Archbishop of Paris Cardinal Emmanuel Suhard (1874-1949) once observed that to be a saint means "to live in such a way that one's life would not make sense if God did not exist." The Church's lectionary invites us today to see in the life of Saint Kateri, Lily of the Mohawk -- a simple woman with no cultural support for her holiness, no power base of her own -- the existence of a God who cares for the least, the little one, the marginalized.
Kateri was born in 1656 in what is now Northeastern New York State, the site where nine years earlier Jesuits Isaac Jogues, Jean de Lalande, and other North American martyrs had been massacred by Iroquois warriors. Her father was a Mohawk chief, her mother an Algonquin who had been baptized and educated by this same group of Jesuit French missionaries before her own kidnapping by Mohawk warriors. Smallpox took both parents and a younger brother; it left Kateri with her face disfigured and her eyes half blind. Jesuit 'Black Robes' in her village nourished the seed of faith planted by her mother, and she was baptized at age 19 on Easter Sunday, given the Christian name Kateri in honor of Saint Catherine of Siena.

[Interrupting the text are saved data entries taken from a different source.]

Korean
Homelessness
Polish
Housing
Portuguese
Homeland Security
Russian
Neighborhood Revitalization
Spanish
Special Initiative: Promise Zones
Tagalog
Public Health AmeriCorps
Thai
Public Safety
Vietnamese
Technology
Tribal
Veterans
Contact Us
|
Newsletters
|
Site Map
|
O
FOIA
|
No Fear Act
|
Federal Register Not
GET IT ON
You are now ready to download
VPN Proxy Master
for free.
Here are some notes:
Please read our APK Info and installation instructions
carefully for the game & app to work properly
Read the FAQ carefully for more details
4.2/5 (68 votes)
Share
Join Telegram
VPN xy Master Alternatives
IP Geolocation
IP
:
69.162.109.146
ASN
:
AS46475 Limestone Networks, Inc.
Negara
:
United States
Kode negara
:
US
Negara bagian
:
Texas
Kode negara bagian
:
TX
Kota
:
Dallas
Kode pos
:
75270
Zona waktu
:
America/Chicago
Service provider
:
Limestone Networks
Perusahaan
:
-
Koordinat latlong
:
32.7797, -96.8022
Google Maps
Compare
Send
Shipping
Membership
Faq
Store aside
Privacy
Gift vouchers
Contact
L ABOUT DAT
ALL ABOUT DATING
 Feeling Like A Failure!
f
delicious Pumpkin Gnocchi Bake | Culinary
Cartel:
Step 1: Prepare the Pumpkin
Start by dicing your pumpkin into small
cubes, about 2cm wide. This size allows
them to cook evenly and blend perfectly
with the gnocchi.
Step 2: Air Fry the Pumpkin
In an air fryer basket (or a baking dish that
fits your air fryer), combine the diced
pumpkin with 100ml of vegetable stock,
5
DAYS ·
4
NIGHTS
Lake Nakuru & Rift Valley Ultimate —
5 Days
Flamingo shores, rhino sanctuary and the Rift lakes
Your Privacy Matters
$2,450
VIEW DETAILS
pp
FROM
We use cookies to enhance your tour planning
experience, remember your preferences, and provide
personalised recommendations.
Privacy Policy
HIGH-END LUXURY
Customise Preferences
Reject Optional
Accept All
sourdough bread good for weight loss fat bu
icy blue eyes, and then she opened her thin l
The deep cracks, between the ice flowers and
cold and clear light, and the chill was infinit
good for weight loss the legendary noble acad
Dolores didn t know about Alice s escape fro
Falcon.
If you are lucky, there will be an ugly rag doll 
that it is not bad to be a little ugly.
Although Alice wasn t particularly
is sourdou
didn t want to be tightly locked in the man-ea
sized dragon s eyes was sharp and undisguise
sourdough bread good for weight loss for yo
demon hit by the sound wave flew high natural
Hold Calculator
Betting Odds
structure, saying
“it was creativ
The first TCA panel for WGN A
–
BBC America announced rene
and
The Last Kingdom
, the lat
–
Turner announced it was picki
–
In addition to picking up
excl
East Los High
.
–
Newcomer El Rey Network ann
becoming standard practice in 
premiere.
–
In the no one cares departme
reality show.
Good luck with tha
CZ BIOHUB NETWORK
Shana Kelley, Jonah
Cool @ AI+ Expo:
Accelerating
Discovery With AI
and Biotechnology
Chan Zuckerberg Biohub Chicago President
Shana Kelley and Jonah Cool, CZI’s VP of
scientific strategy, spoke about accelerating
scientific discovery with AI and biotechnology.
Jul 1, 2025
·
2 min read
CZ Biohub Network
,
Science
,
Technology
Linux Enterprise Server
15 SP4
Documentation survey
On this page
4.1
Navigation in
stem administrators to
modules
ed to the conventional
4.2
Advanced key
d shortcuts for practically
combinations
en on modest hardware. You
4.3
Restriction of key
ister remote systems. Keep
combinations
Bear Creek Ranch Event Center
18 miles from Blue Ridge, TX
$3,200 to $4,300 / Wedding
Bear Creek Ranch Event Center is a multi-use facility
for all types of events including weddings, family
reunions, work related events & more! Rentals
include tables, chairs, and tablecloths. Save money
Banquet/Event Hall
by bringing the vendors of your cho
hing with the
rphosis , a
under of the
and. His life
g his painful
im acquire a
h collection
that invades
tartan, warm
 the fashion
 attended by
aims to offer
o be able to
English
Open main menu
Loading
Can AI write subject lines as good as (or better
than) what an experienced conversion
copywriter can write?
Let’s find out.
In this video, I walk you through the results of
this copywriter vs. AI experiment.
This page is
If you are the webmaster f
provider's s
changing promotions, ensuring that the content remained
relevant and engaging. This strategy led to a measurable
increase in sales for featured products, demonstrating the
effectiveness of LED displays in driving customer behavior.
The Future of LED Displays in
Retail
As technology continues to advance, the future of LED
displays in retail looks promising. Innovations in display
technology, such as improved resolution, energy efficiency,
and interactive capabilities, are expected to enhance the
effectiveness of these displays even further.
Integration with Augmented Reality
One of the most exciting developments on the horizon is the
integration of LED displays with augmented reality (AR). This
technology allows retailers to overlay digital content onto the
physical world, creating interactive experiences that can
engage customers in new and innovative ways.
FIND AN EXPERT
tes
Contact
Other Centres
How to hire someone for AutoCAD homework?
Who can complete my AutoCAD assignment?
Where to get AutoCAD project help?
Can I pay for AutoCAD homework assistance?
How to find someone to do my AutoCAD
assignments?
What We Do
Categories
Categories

Shunned by some of her tribe, refusing to marry with her private vow of virginity (a dangerous stance for an Indian woman whose future and safety were dependent on marriage), she trekked 200 miles to the north to a welcoming community, the Jesuit Francis Xavier mission south of Montreal. Teaching prayers to children and helping the sick and elderly, for the five years before her death she astounded all she met with her deep spirituality, long hours of prayer and charity, and devotion to the Blessed Sacrament.
At her death, it was said that all traces of suffering, even her pockmarks, disappeared. Because of her unique path to chastity, she is often portrayed with a lily in hand, a traditional symbol of purity associated with the Virgin Mary since medieval times.
Kateri was beautified in 1980 and canonized in October, 2012. The final healing miracle to support her case for canonization had come from the full recovery of a boy from Seattle whose face had been disfigured from flesh-eating bacteria. His family, who is part Native American, had prayed for Kateri's intercession. This young man presented the gifts of bread and wine at her canonization Mass in Rome.
In her lifetime, Kateri served as an ecumenical bridge between Native American and European cultures, and she is the Patron Saint of indigenous peoples. "She impresses us by the action of grace in her life in spite of the absence of external help and by the courage of her vocation, so unusual in her culture,” it was said at her canonization. “In her, faith and culture enrich each other. May her example help us to live where we are, loving Jesus without denying who we are. Saint Kateri, Protectress of Canada and the first Native American saint, we entrust to you the renewal of the faith in the first nations and in all of North America!”